EXERCISE PROMPT - Among the entries below, find each line holding "Rendered" and return it.

--- MATERIAL PROVIDED Enclosed Below ---

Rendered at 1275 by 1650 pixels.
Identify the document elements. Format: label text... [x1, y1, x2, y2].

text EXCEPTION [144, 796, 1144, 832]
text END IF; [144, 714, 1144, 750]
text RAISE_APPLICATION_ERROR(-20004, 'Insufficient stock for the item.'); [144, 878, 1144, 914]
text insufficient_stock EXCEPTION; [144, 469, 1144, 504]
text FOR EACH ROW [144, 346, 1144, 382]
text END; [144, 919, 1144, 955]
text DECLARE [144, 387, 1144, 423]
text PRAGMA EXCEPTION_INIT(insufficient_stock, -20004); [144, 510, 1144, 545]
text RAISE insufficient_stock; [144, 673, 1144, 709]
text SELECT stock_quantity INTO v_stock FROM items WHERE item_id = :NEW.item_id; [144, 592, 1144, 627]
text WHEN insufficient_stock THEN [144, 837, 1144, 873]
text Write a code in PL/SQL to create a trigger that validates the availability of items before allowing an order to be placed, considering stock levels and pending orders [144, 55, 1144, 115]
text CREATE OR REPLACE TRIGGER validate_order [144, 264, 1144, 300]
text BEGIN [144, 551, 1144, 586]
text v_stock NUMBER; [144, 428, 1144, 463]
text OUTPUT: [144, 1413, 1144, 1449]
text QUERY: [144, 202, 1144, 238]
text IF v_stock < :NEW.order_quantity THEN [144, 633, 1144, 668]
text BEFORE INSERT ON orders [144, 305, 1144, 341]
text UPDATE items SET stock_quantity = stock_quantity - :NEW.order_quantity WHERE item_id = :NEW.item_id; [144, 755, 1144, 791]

--- End of Enclosed MATERIAL PROVIDED ---
--- MATERIAL PROVIDED Enclosed Below ---

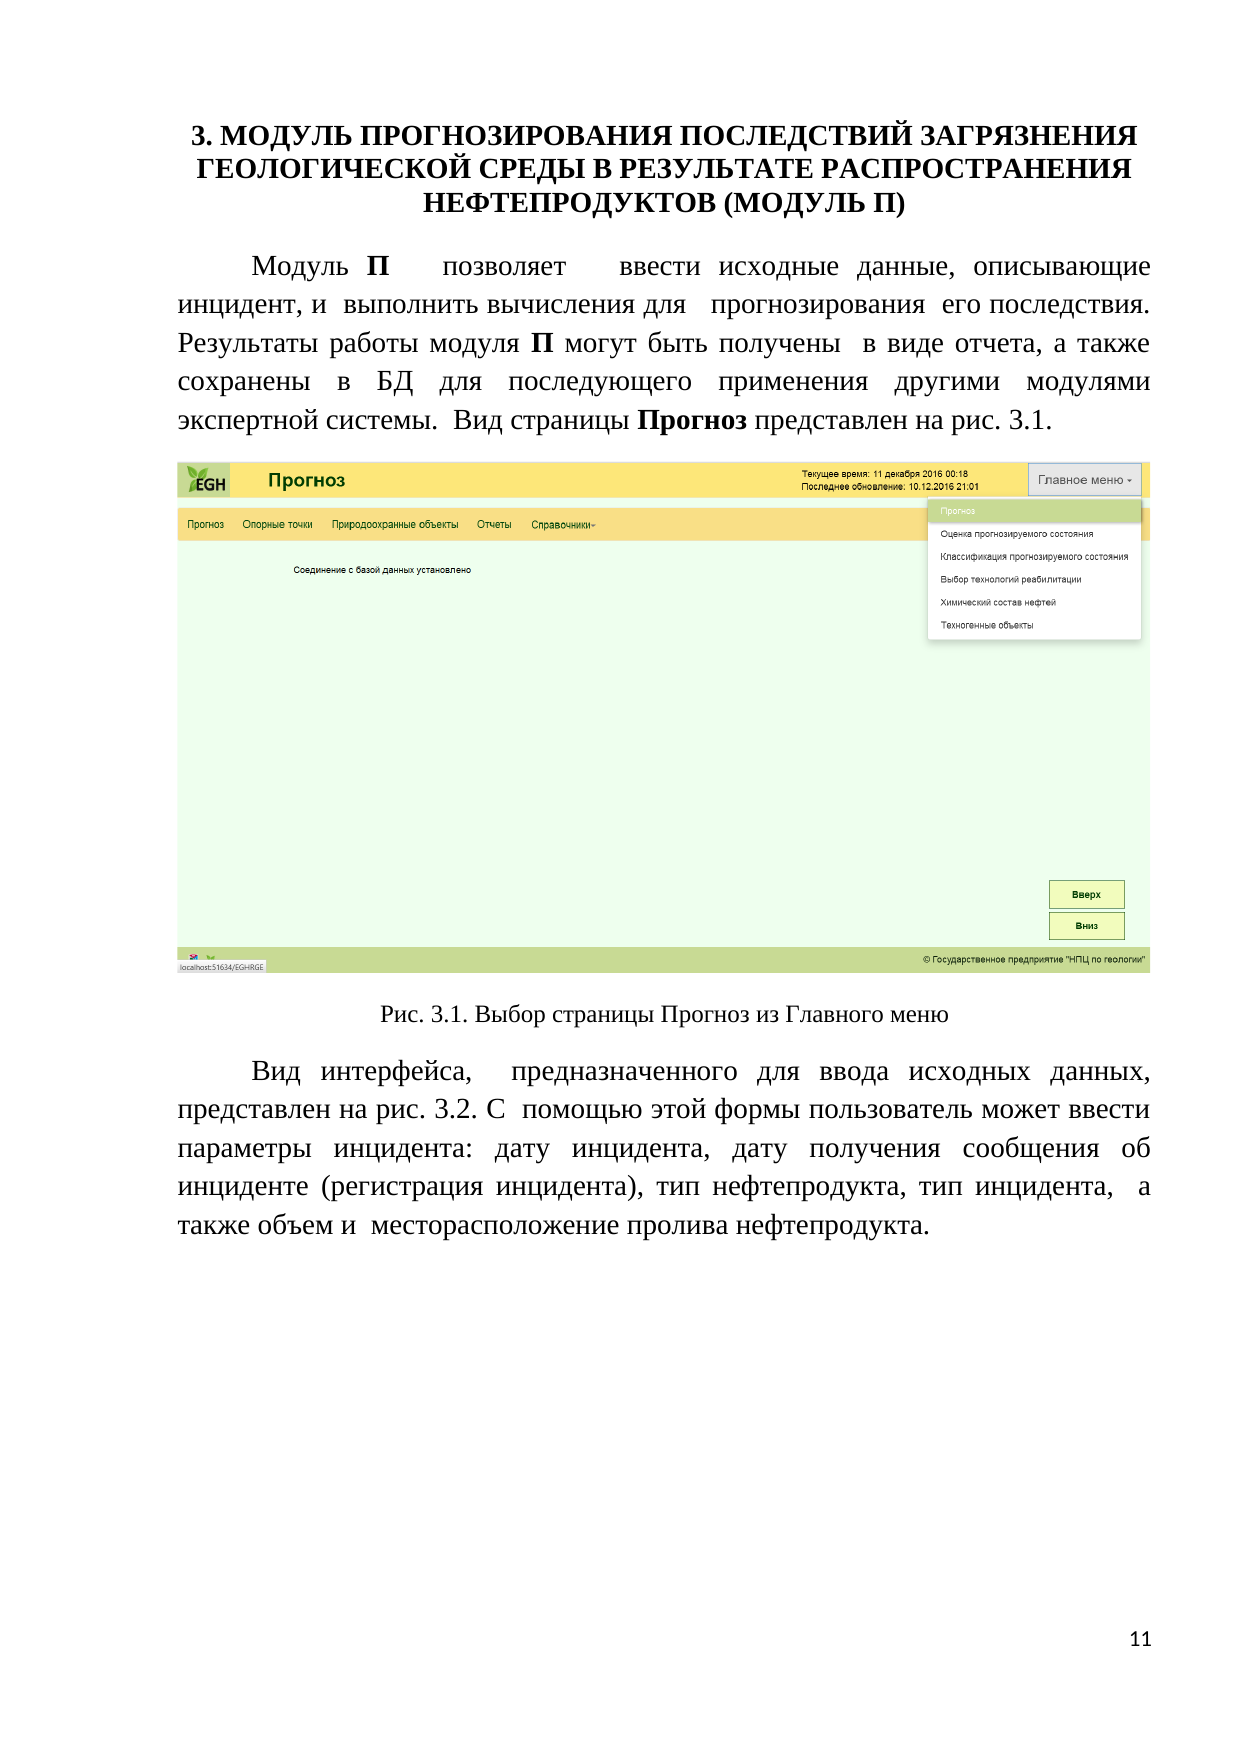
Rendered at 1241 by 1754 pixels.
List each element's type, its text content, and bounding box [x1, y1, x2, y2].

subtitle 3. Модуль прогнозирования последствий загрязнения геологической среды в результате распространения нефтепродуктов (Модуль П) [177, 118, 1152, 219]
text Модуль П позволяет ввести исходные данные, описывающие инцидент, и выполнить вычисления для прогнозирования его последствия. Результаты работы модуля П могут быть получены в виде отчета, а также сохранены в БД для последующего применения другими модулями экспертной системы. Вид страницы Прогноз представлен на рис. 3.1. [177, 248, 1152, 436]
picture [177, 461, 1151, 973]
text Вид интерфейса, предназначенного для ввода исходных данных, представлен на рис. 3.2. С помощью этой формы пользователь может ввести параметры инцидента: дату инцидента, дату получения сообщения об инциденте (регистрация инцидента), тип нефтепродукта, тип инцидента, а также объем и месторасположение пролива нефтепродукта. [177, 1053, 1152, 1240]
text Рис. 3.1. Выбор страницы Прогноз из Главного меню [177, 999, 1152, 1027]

--- End of Enclosed MATERIAL PROVIDED ---

EXERCISE ANSWER -
Rendered at 1275 by 1650 pixels.
Rendered at 1241 by 1754 pixels.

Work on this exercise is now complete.